Since twice as many online checking accounts offer interest than their traditional counterparts, those who are eager to make the most out of their money may be inclined to switch over.
But, if you’re considering this possibility, it’s also wise to consider the disadvantages. As stated earlier, online savings or checking accounts pose their own set of accessibility challenges.
The Drawbacks of Online Checking Accounts
Online accounts are naturally designed for online transactions, and although online banks partner with certain ATM companies, many ATMs still charge fees for withdrawing from an online account. And of the ones that reimburse you for ATM charges, you have to make sure you meet all the requirements, such as having at least a few debit card transactions and/or direct deposit into the account.
Depositing money can also be difficult, since customers often have to deposit into a regular checking account and then transfer funds to their online account, a process which isn’t always immediate. Some banks started allowing users to deposit a check by using the camera on their smartphone, but there could still be check amount limits that prevents immediate access to funds.

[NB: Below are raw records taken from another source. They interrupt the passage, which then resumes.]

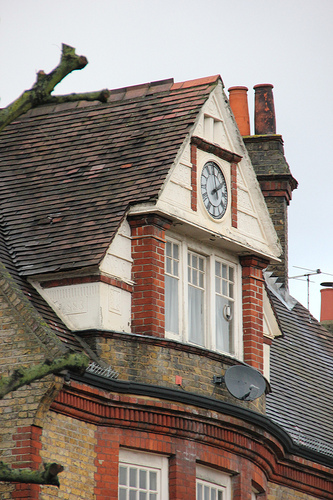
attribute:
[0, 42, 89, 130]
tree branch — green tree 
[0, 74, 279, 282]
roof — multicolored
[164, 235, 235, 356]
window — large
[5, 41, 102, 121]
branches — tree, green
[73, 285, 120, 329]
wall — crisp, white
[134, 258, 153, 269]
brick — large, building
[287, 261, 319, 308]
antenna — large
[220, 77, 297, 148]
cones — cylinder shaped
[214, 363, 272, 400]
dish — black, satellite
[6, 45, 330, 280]
roof — aluminium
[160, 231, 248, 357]
windows — triple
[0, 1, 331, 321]
sky — clear, gray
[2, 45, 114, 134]
pole — dried, wooden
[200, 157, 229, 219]
clock — round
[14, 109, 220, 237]
roof — shingled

The third major drawback is security. The security measures employed by online banks are extremely high (as it should be), but this also means it can be time-consuming to get through security protocols to access your account.
You can be sure that online banks are working on these challenges, though, since increasing their online presence and customer base is to everyone’s advantage.
Is an Online Checking Account Right for You?
You may be perfectly content with your traditional checking account, or perhaps only an online savings account, and that’s fine. But if you’re looking to streamline your finances, earn interest on the money you use the most, and take advantage of the other money-saving perks, now might be the right time to open an online checking account.
Do you use an online checking account? Why or why not?